Problem to work on — Convert the lines in every row below into a JSON list of strings, one string per line, leaving out any blank lines.

Input material —
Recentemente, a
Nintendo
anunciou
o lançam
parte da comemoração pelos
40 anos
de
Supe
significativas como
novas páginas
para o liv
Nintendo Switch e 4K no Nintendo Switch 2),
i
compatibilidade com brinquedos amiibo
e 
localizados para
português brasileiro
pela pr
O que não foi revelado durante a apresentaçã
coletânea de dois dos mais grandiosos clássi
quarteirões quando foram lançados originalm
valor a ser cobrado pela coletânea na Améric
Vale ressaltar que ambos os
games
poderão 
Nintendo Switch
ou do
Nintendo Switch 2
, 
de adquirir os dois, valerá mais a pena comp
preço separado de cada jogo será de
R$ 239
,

Worked solution —
[
  "Recentemente, a",
  "Nintendo",
  "anunciou",
  "o lançam",
  "parte da comemoração pelos",
  "40 anos",
  "de",
  "Supe",
  "significativas como",
  "novas páginas",
  "para o liv",
  "Nintendo Switch e 4K no Nintendo Switch 2),",
  "i",
  "compatibilidade com brinquedos amiibo",
  "e ",
  "localizados para",
  "português brasileiro",
  "pela pr",
  "O que não foi revelado durante a apresentaçã",
  "coletânea de dois dos mais grandiosos clássi",
  "quarteirões quando foram lançados originalm",
  "valor a ser cobrado pela coletânea na Améric",
  "Vale ressaltar que ambos os",
  "games",
  "poderão ",
  "Nintendo Switch",
  "ou do",
  "Nintendo Switch 2",
  ", ",
  "de adquirir os dois, valerá mais a pena comp",
  "preço separado de cada jogo será de",
  "R$ 239",
  ","
]